# Finding slope of a tangent to a function

• Mar 17th 2010, 05:13 PM
Butum
Finding slope of a tangent to a function
Hi guys,

Another question I'm confused with. Question is:

Find the slope of the tangent to the function f(x)=2^x^2+3x when x=3.

f(x)=2^(x^2+3x)
f'(x)=2^(x^2+3x) ln2 (2x+3)

Then I input the value of x=3 into the equation.

f'(3)=2^(3^2+3(3)) ln2 (2(3)+3)
f'(3)=2^(3^2+3(3)) ln2 (9)

This is where I get stuck, if I complete the function I am left with:

f'(3)=2^18ln2 (9)
f'(3)= 1,635,229.37. Obviously this is not the correct answer.

I'm stuck, again.
• Mar 17th 2010, 06:10 PM
skeeter
Quote:

Originally Posted by Butum
Hi guys,

Another question I'm confused with. Question is:

Find the slope of the tangent to the function f(x)=2^x^2+3x when x=3.

f(x)=2^x^2+3x
f'(x)=2^x^2+3x ln2 (2x+3)

Then I input the value of x=3 into the equation.

f'(3)=2^3^2+3(3) ln2 (2(3)+3)
f'(3)=2^3^2+3(3) ln2 (9)

This is where I get stuck, if I complete the function I am left with:

f'(3)=2^18ln2 (9)
f'(3)= 1,635,229.37. Obviously this is not the correct answer.

I'm stuck, again.

first, these questions should be posted in the calculus forum, not pre-calculus.

second, your notation leaves much to be desired. use parentheses to make your expressions clear.

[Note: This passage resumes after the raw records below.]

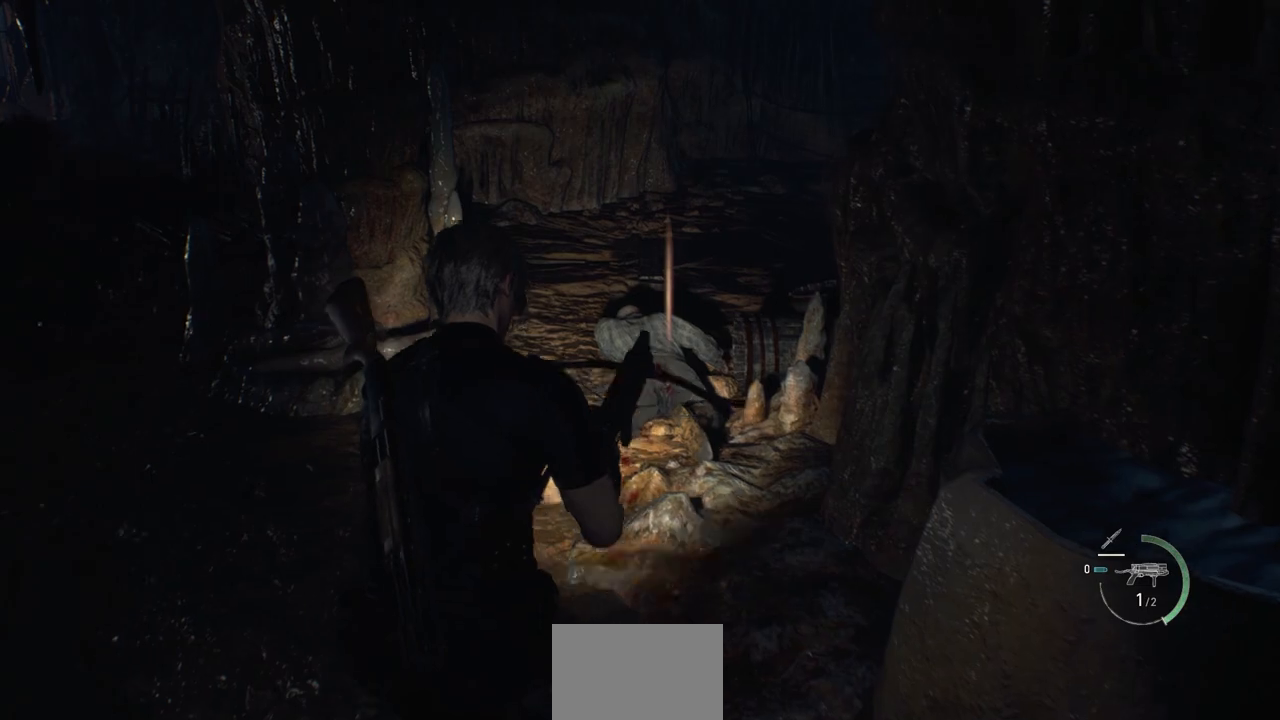
{"dt_ms": 500, "buttons": [], "left_stick": "up", "right_stick": "up-right", "events": [[400, "right_stick", "up-right"]]}
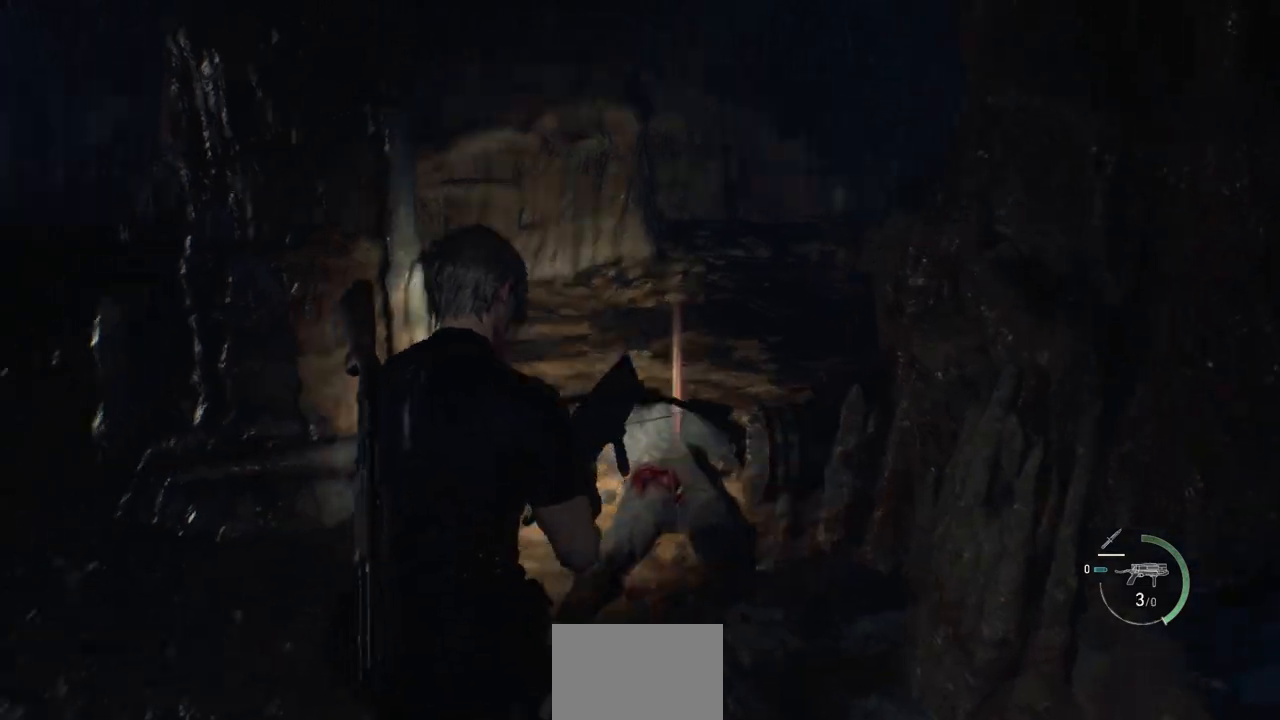
{"dt_ms": 500, "buttons": [], "left_stick": "center", "right_stick": "center", "events": [[100, "right_stick", "center"], [367, "CROSS", "down"], [467, "CROSS", "up"], [467, "left_stick", "center"]]}
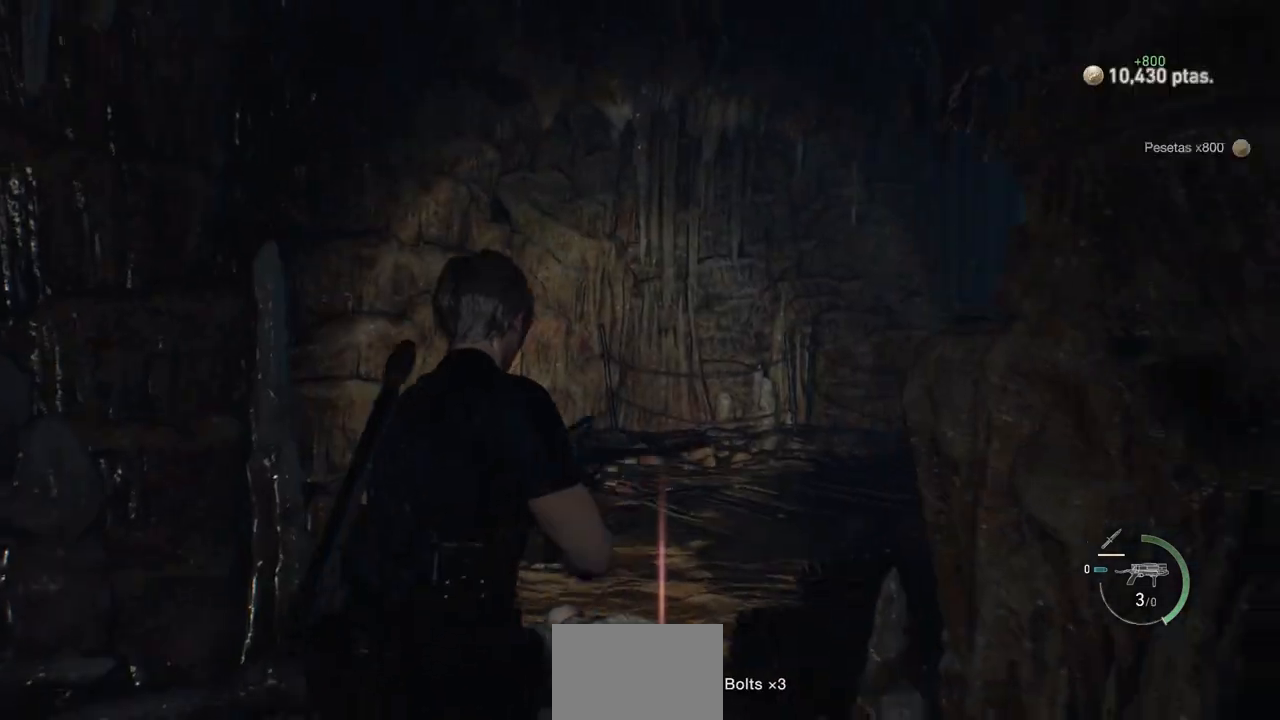
{"dt_ms": 500, "buttons": [], "left_stick": "center", "right_stick": "center", "events": [[67, "CROSS", "down"], [150, "CROSS", "up"], [250, "CROSS", "down"], [333, "CROSS", "up"], [417, "CROSS", "down"], [500, "CROSS", "up"]]}
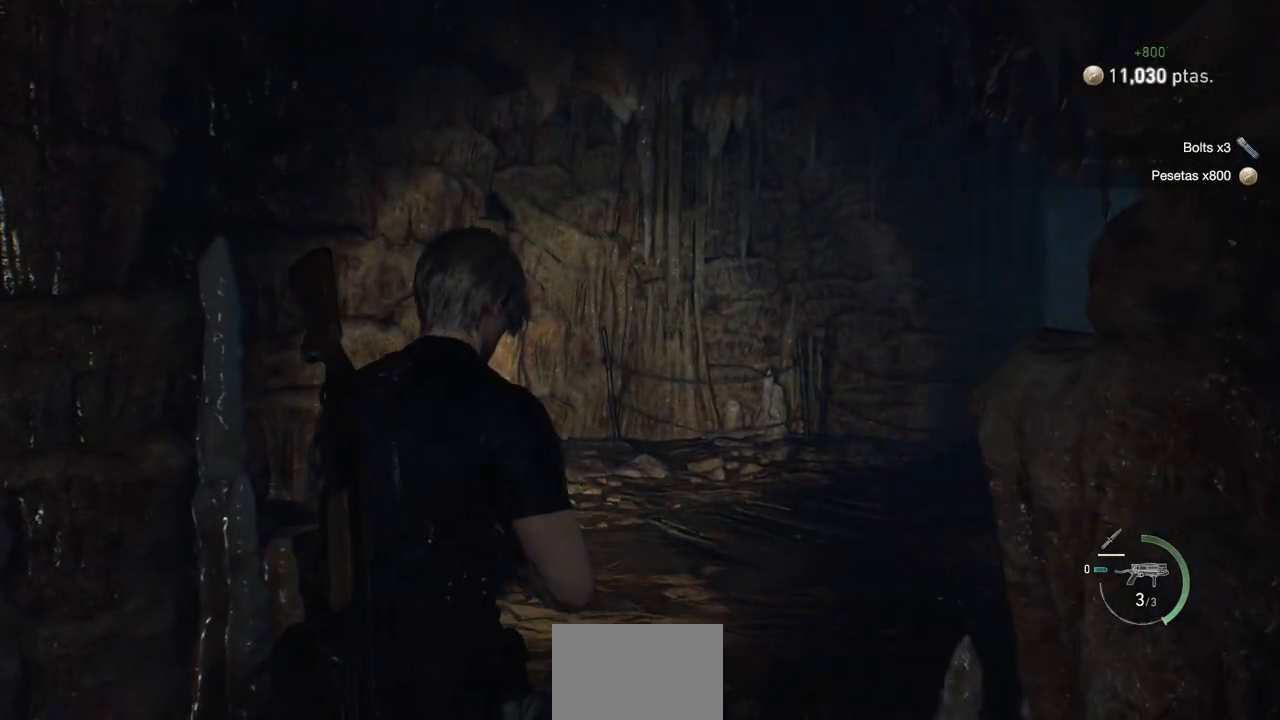
{"dt_ms": 500, "buttons": [], "left_stick": "up", "right_stick": "right", "events": [[33, "left_stick", "up"], [100, "CROSS", "down"], [183, "CROSS", "up"], [400, "right_stick", "right"]]}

f(x) = 2^(x^2+3x) rather than f(x) = 2^(x^2) + 3x

f'(x) = 2^(x^2+3x) * (2x+3) * ln(2)

f'(3) = 2^(18) * (9) *ln(2) ... which, yes, is a very large number.
• Mar 17th 2010, 06:19 PM
Butum
You are correct with your assumptions, I've edited the original post.

Can this thread be moved to the proper section?
• Mar 18th 2010, 11:48 AM
Butum
I still have not been able to solve this problem, perhaps I'm using the wrong rule?
• Mar 18th 2010, 12:15 PM
skeeter
Quote:

Originally Posted by Butum
I still have not been able to solve this problem, perhaps I'm using the wrong rule?

$\displaystyle f'(3) = 2^{18} \cdot 9 \cdot \ln(2) = 1635339.37051$
• Mar 18th 2010, 12:24 PM
Butum
Thanks skeeter, that's one of the two answers that I have been able to come up with.

Is it common to see numbers that large when using the chain rule on polynomial expressions in the exponent? At first glance I feel like that is a very wrong answer.